With that in mind, here is why it might be wise to wait for a better entry point before buying shares of Kimberly Clark.
Growth is good, but not that good
Kimberly Clark has done well in the years since the Great Recession ended. Revenue and earnings-per-share growth regularly clock in at mid-to-high single digits on a percentage basis. That's no surprise, since the company holds a number of strong brands including Kleenex and Huggies. Plus, Kimberly Clark's growth has been boosted by its status as a global company. International sales have done a lot of the heavy lifting for the company for several years now. This is particularly true in the emerging markets, where economies are growing much faster than in North America.
For example, total sales excluding currency effects grew 4% last quarter, year over year. International sales led the way, with double-digit growth. The company's diapers sold very well in emerging markets. Diaper sales soared 25% in both China and Russia and increased 10% in Brazil.
There's nothing at all wrong with these results. Whether they justify such an impressive rally, however, is debatable. This year, Kimberly Clark expects full-year earnings of $5.98 per share at the midpoint of its guidance, which would represent 8% growth year over year. This is good enough, but it's no guarantee that investors will continue to bid up the stock to higher valuation multiples with high-single-digit earnings growth. At some point, the expectations placed on the company through its aggressive valuation will outpace its underlying earnings growth, and a sell-off in that case is entirely possible.
What's changed since last quarter
In a similar article in late August after Kimberly Clark's previous quarterly earnings I wrote more favorably about the stock. The differences between then and now, after the most recent quarterly report, are that Kimberly Clark's earnings were more modest than I expected, yet the stock has continued to rise. The combination of these two factors brought Kimberly Clark's valuation to an uncomfortable level. At 20 times earnings, the stock is far from a bargain.
There's certainly nothing wrong with the company's fundamentals. Growth is particularly strong overseas. Unfortunately, domestic growth has slowed, and Kimberly Clark's international success is not enough to offset that. For example, sales of Kimberly Clark's flagship personal care products, which make up 45% of its total revenue, rose just 3% last quarter. This included a 1% decline in personal care sales in North America.
As a result, for a consumer staples stock with better value and income potential, there are stronger choices for Fools.
Investors buying for the dividend can look elsewhere
It seems that investors might be flocking to Kimberly Clark for its yield. Indeed, Kimberly Clark stock pays a nice 3% dividend yield. And the company has a long track record of paying dividends, which can give investors a lot of confidence in its dividend. Kimberly Clark has paid uninterrupted dividends for the past 80 years.
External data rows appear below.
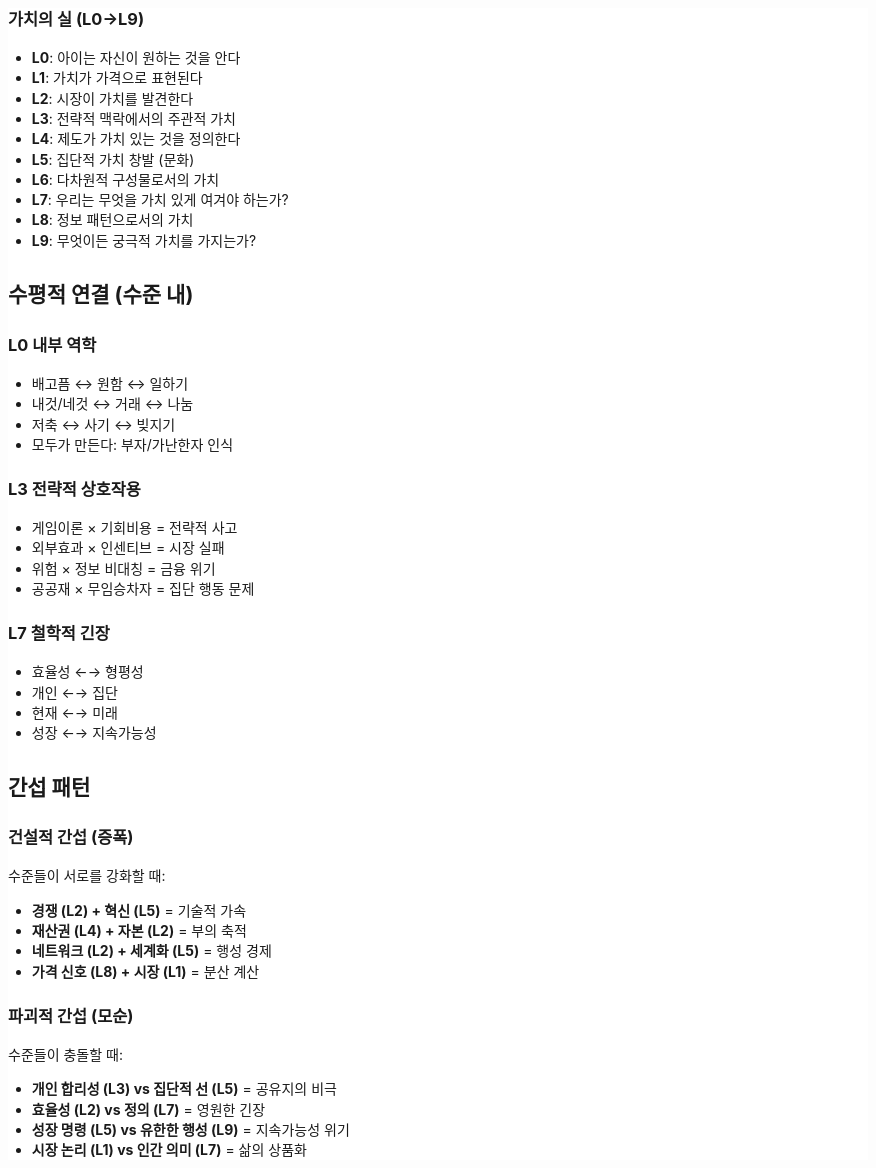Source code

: ### 가치의 실 (L0→L9)
- **L0**: 아이는 자신이 원하는 것을 안다
- **L1**: 가치가 가격으로 표현된다
- **L2**: 시장이 가치를 발견한다
- **L3**: 전략적 맥락에서의 주관적 가치
- **L4**: 제도가 가치 있는 것을 정의한다
- **L5**: 집단적 가치 창발 (문화)
- **L6**: 다차원적 구성물로서의 가치
- **L7**: 우리는 무엇을 가치 있게 여겨야 하는가?
- **L8**: 정보 패턴으로서의 가치
- **L9**: 무엇이든 궁극적 가치를 가지는가?

## 수평적 연결 (수준 내)

### L0 내부 역학
- 배고픔 ↔ 원함 ↔ 일하기
- 내것/네것 ↔ 거래 ↔ 나눔
- 저축 ↔ 사기 ↔ 빚지기
- 모두가 만든다: 부자/가난한자 인식

### L3 전략적 상호작용
- 게임이론 × 기회비용 = 전략적 사고
- 외부효과 × 인센티브 = 시장 실패
- 위험 × 정보 비대칭 = 금융 위기
- 공공재 × 무임승차자 = 집단 행동 문제

### L7 철학적 긴장
- 효율성 ←→ 형평성
- 개인 ←→ 집단
- 현재 ←→ 미래
- 성장 ←→ 지속가능성

## 간섭 패턴

### 건설적 간섭 (증폭)
수준들이 서로를 강화할 때:
- **경쟁 (L2) + 혁신 (L5)** = 기술적 가속
- **재산권 (L4) + 자본 (L2)** = 부의 축적
- **네트워크 (L2) + 세계화 (L5)** = 행성 경제
- **가격 신호 (L8) + 시장 (L1)** = 분산 계산

### 파괴적 간섭 (모순)
수준들이 충돌할 때:
- **개인 합리성 (L3) vs 집단적 선 (L5)** = 공유지의 비극
- **효율성 (L2) vs 정의 (L7)** = 영원한 긴장
- **성장 명령 (L5) vs 유한한 행성 (L9)** = 지속가능성 위기
- **시장 논리 (L1) vs 인간 의미 (L7)** = 삶의 상품화
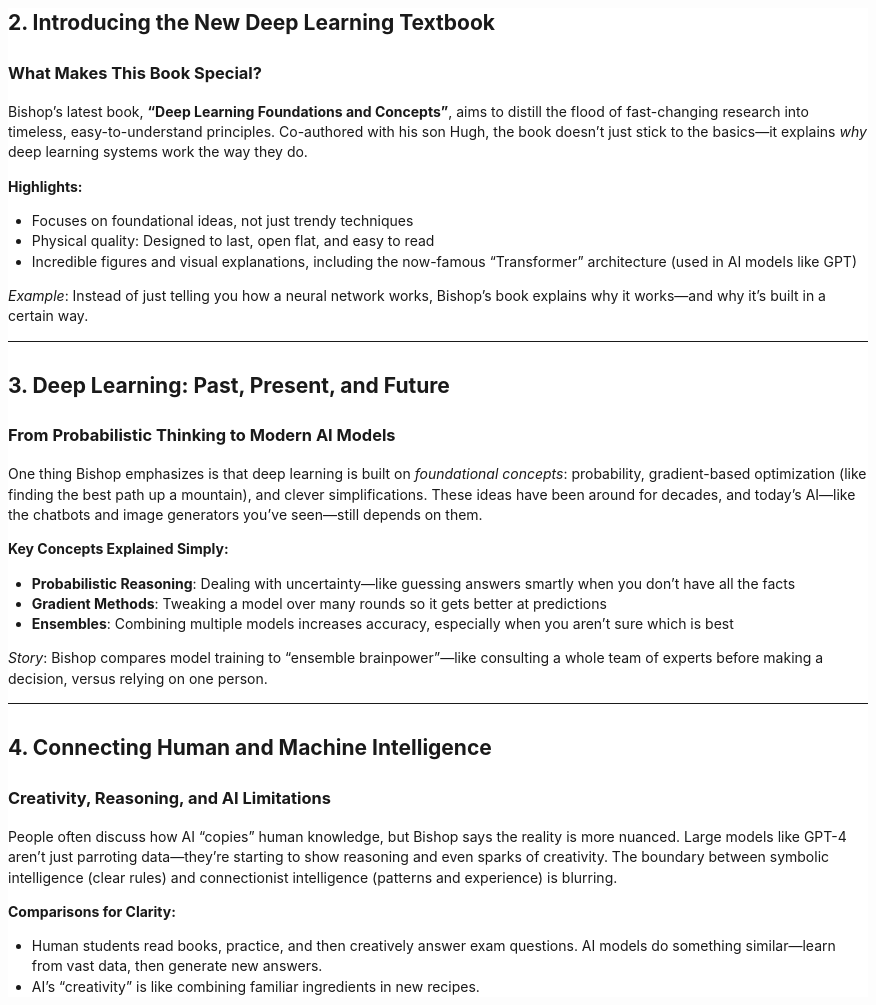 
## 2. Introducing the New Deep Learning Textbook  
### What Makes This Book Special?

Bishop’s latest book, **“Deep Learning Foundations and Concepts”**, aims to distill the flood of fast-changing research into timeless, easy-to-understand principles. Co-authored with his son Hugh, the book doesn’t just stick to the basics—it explains *why* deep learning systems work the way they do.

**Highlights:**
- Focuses on foundational ideas, not just trendy techniques
- Physical quality: Designed to last, open flat, and easy to read
- Incredible figures and visual explanations, including the now-famous “Transformer” architecture (used in AI models like GPT)

*Example*: Instead of just telling you how a neural network works, Bishop’s book explains why it works—and why it’s built in a certain way.

---

## 3. Deep Learning: Past, Present, and Future  
### From Probabilistic Thinking to Modern AI Models

One thing Bishop emphasizes is that deep learning is built on *foundational concepts*: probability, gradient-based optimization (like finding the best path up a mountain), and clever simplifications. These ideas have been around for decades, and today’s AI—like the chatbots and image generators you’ve seen—still depends on them.

**Key Concepts Explained Simply:**
- **Probabilistic Reasoning**: Dealing with uncertainty—like guessing answers smartly when you don’t have all the facts
- **Gradient Methods**: Tweaking a model over many rounds so it gets better at predictions
- **Ensembles**: Combining multiple models increases accuracy, especially when you aren’t sure which is best

*Story*: Bishop compares model training to “ensemble brainpower”—like consulting a whole team of experts before making a decision, versus relying on one person.

---

## 4. Connecting Human and Machine Intelligence  
### Creativity, Reasoning, and AI Limitations

People often discuss how AI “copies” human knowledge, but Bishop says the reality is more nuanced. Large models like GPT-4 aren’t just parroting data—they’re starting to show reasoning and even sparks of creativity. The boundary between symbolic intelligence (clear rules) and connectionist intelligence (patterns and experience) is blurring.

**Comparisons for Clarity:**
- Human students read books, practice, and then creatively answer exam questions. AI models do something similar—learn from vast data, then generate new answers.
- AI’s “creativity” is like combining familiar ingredients in new recipes.
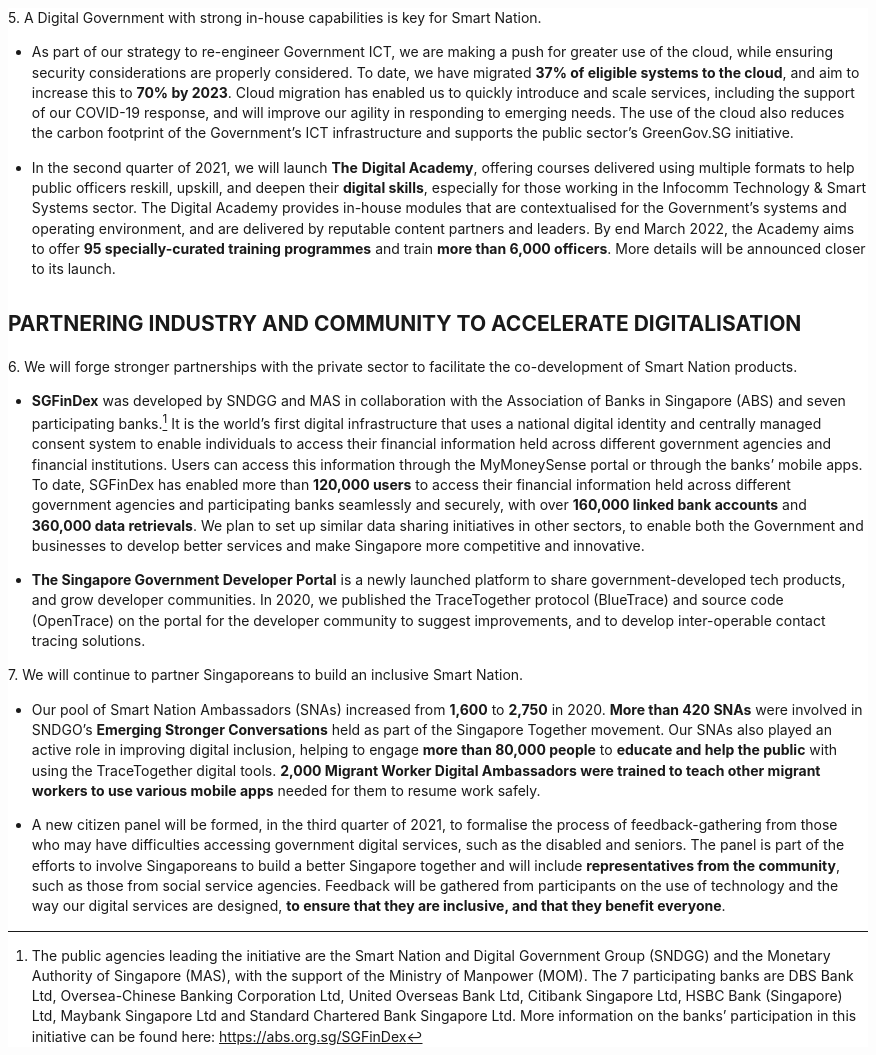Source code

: 5\. A Digital Government with strong in-house capabilities is key for Smart Nation.

  *   As part of our strategy to re-engineer Government ICT, we are making a push for greater use of the cloud, while ensuring security considerations are properly considered. To date, we have migrated **37% of eligible systems to the cloud**, and aim to increase this to **70% by 2023**. Cloud migration has enabled us to quickly introduce and scale services, including the support of our COVID-19 response, and will improve our agility in responding to emerging needs. The use of the cloud also reduces the carbon footprint of the Government’s ICT infrastructure and supports the public sector’s GreenGov.SG initiative.  
      
  *   In the second quarter of 2021, we will launch **The**  **Digital Academy**, offering courses delivered using multiple formats to help public officers reskill, upskill, and deepen their **digital skills**, especially for those working in the Infocomm Technology & Smart Systems sector. The Digital Academy provides in-house modules that are contextualised for the Government’s systems and operating environment, and are delivered by reputable content partners and leaders. By end March 2022, the Academy aims to offer **95 specially-curated training programmes** and train **more than 6,000 officers**. More details will be announced closer to its launch.

## PARTNERING INDUSTRY AND COMMUNITY TO ACCELERATE DIGITALISATION 

6\. We will forge stronger partnerships with the private sector to facilitate the co-development of Smart Nation products.

  *   **SGFinDex** was developed by SNDGG and MAS in collaboration with the Association of Banks in Singapore (ABS) and seven participating banks.[^2] It is the world’s first digital infrastructure that uses a national digital identity and centrally managed consent system to enable individuals to access their financial information held across different government agencies and financial institutions. Users can access this information through the MyMoneySense portal or through the banks’ mobile apps. To date, SGFinDex has enabled more than **120,000 users** to access their financial information held across different government agencies and participating banks seamlessly and securely, with over **160,000 linked bank accounts** and **360,000 data retrievals**. We plan to set up similar data sharing initiatives in other sectors, to enable both the Government and businesses to develop better services and make Singapore more competitive and innovative.

  *   **The Singapore Government Developer Portal** is a newly launched platform to share government-developed tech products, and grow developer communities. In 2020, we published the TraceTogether protocol (BlueTrace) and source code (OpenTrace) on the portal for the developer community to suggest improvements, and to develop inter-operable contact tracing solutions.

7\. We will continue to partner Singaporeans to build an inclusive Smart Nation.

  *   Our pool of Smart Nation Ambassadors (SNAs) increased from  **1,600**  to  **2,750**  in 2020.  **More than 420 SNAs**  were involved in SNDGO’s  **Emerging Stronger Conversations** held as part of the Singapore Together movement. Our SNAs also played an active role in improving digital inclusion, helping to engage  **more than 80,000 people**  to  **educate and help the public**  with using the TraceTogether digital tools.  **2,000 Migrant Worker Digital Ambassadors were trained to teach other migrant workers to use various mobile apps** needed for them to resume work  safely.

  *   A new citizen panel will be formed, in the third quarter of 2021, to formalise the process of feedback-gathering from those who may have difficulties accessing government digital services, such as the disabled and seniors. The panel is part of the efforts to involve Singaporeans to build a better Singapore together and will include **representatives from the community**, such as those from social service agencies. Feedback will be gathered from participants on the use of technology and the way our digital services are designed, **to ensure that they are inclusive, and that they benefit everyone**.


[^1]: Percentage of respondents ranking “very/extremely satisfied”.
[^2]: The public agencies leading the initiative are the Smart Nation and Digital Government Group (SNDGG) and the Monetary Authority of Singapore (MAS), with the support of the Ministry of Manpower (MOM). The 7 participating banks are DBS Bank Ltd, Oversea-Chinese Banking Corporation Ltd, United Overseas Bank Ltd, Citibank Singapore Ltd, HSBC Bank (Singapore) Ltd, Maybank Singapore Ltd and Standard Chartered Bank Singapore Ltd. More information on the banks’ participation in this initiative can be found here: <a href="https://abs.org.sg/SGFinDex" target="_blank">https://abs.org.sg/SGFinDex</a>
Lack of a clear buy signal gives pause
Kimberly Clark is a highly profitable company with a number of strong brands. It has a diversified business across several product categories and geographic markets. Shareholders have been rewarded for this with very strong returns over the past few years. And, Kimberly Clark's solid dividend yield is just icing on the cake.
However, it's reasonable to question whether such impressive returns can continue going forward. Thanks to its incredible rally since the recession ended, Kimberly Clark holds a fairly aggressive valuation. The market is clearly pricing in some generous growth expectations for Kimberly Clark, which does not seem entirely realistic. Consumer staples giants such as Kimberly Clark shouldn't be expected to produce more than mid-single digit earnings growth, which is about what management forecasts for this year.
Because of this, investors would be wise to wait for a decent 10%-15% pullback before jumping in to buy Kimberly Clark.